On Feb 9, 2006, at 4:55 PM, Ryan King wrote:

On Feb 9, 2006, at 2:45 PM, Andy Mabbett wrote:

        <meta name="microformats" content="tag hAtom xFolk" />

Ironically, this is exactly the sort of thing microformats are against
using-

But it's not a microformat; it's metadata.

Around here, hidden metadata == bad.

I think that needs some qualification. Principles should organize, not replace, thought. XHTML is hidden metadata. If all hidden metadata == bad, then we should send XHTML as text/plain, so humans can read the XHTML metadata before telling their machines to parse it. Short of that, we should put notes in our XHTML telling people that there are CSS and JavaScript documents attached, so they can make use of that important metadata.
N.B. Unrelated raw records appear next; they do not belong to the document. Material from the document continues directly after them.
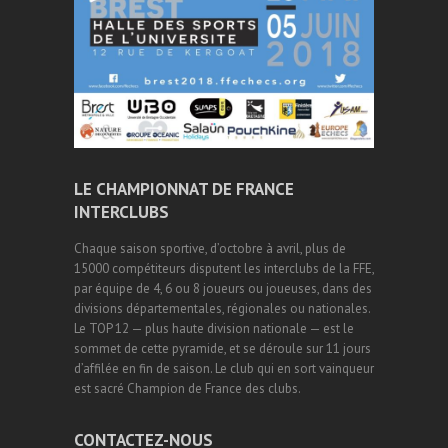
LE CHAMPIONNAT DE FRANCE
INTERCLUBS
Chaque saison sportive, d’octobre à avril, plus de
15000 compétiteurs disputent les interclubs de la FFE,
par équipe de 4, 6 ou 8 joueurs ou joueuses, dans des
divisions départementales, régionales ou nationales.
Le TOP 12 — plus haute division nationale — est le
sommet de cette pyramide, et se déroule sur 11 jours
d’affilée en fin de saison. Le club qui en sort vainqueur
est sacré Champion de France des clubs.
CONTACTEZ-NOUS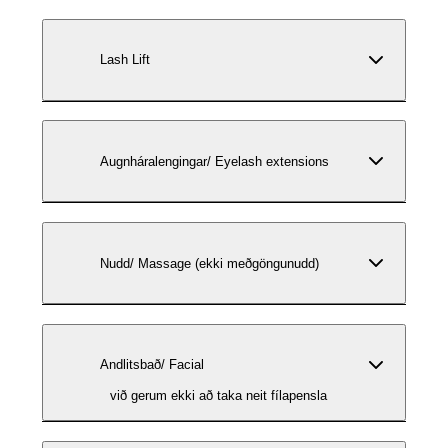
Lash Lift
Augnháralengingar/ Eyelash extensions
Nudd/ Massage (ekki meðgöngunudd)
Andlitsbað/ Facial
við gerum ekki að taka neit fílapensla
I realize that it's still common practice to mention feeds in XHTML, but I stopped doing this as soon as browsers (machines) started recognizing feeds. I trust a machine to tell a human what it can read more than I trust myself to predict what a random human's machine will do with a given file (e.g. dump it to the screen and completely confuse them). I see a PR benefit in promoting "This page contains microformat X" announcements, but I don't see how this would help humans at all. They can already see the content. If their client can extract the machine-readable version of that content, their client will know it can do that, and their client can tell them this. If their client can't extract the machine-readable version of the that content, how does it help humans to tell them it's there?